Hi @QuantumMan, welcome to our community!
This is an excellent question!
The question of data transfer is critical in order to understand how to use quantum computers better.
As you probably have noticed already, you cannot just “load” your data into a quantum computer the way you do for a classical one. What you do is that you embed your data into the computer by using gates. In the Templates section of the PennyLane documentation you will see that you can embed your data in different ways. Probably the easiest one to understand and use is AngleEmbedding. Using this embedding means using rotation gates in your circuit, and the rotation angle is determined by your data. So if your input data is [1,2,3], then a rotation of 1, 2, and 3 radians respectively will be applied. You can specify whether you want to use X, Y or Z rotations as shown in the docs. If your data doesn’t really fall within the [0-2pi] range then you can rescale it classically before doing the embedding.

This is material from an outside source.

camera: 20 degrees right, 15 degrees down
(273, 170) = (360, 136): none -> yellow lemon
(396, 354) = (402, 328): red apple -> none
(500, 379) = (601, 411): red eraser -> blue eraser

Aside from the data that you may want to embed you also have trainable parameters. These may be rotation angles, control values and more. These parameters will determine the shape and behaviour of your circuit.
Looking at the lower-level, the actual implementation on hardware will be determined by the technology being used. Your circuit is built according to the parameters that you have provided so if you’re implementing this on a superconducting circuit for instance this will determine the length of the microwave pulse that determines the physical implementation of the gate. For other technologies the physical implementation may be given by a voltage being applied on a chip, a laser beam, and so many other physical implementations for different kinds of hardware.
From a purely algorithmic perspective you probably don’t need to worry about the physical implementation of the gates, the important thing is that your data and parameters define a specific circuit, and once you have defined that circuit you can run it on actual quantum hardware (or simulators).
Finally, after the circuit runs you need to perform a measurement, which will return a classical value. Once you measure, everything quantum in your circuit collapses and you have classical data that you can work with like you’re used to in your classical computer and with your classical optimizer. For instance if you measured a sample you get one of 2 values and then you can work with that. Or if you measure an expectation value this represents running your circuit many times and getting an average of your measurement so you get continuous and differentiable data that you can use to plug into your optimizer.
After all of this you can use your optimizer to determine the new set of parameters that you’re going to use in your circuit and you start all over again. This is why we talk about variational (or parametrized) circuits.
How large can the data be? Well, having large datasets means that you will need a lot of gates and/or qubits in order to embed all of your data and/or parameters. The deeper and larger that your circuit is the more prone it is to giving you the wrong results, and the harder it becomes to simulate. This means that if we had big and low-error quantum computers we could run circuits that we cannot simulate. However the current hardware available is still small and noisy so you’re probably better-off using simulators still.
As a rule of thumb you can probably run up to 20 qubits on a laptop, up to 28 qubits on a GPU, and up to 100 qubits in very specific cases and with advanced tools (which is probably not your case). The depth of the circuit will also be important but I can’t really give you a number of how deep they can be.
So if you want to learn more about all of this I recommend that you go through the Xanadu Quantum Codebook which will teach you all that you need to know in order to understand quantum programming.
And if you want to see some examples of quantum machine learning with different datasets take a look at our QML demos, the community demos made by different members of our community, and our other demos on various topics.
I know this was a long answer for your question but I hope it gives you some insight into the complexity of your question. The short answer is, for now you’re mostly limited to small datasets because otherwise your circuits become impossible to simulate and/or run on actual hardware. How small is very dependent on your data and exactly what you’re doing with it.
Please let me know if this helps and if you have any other questions!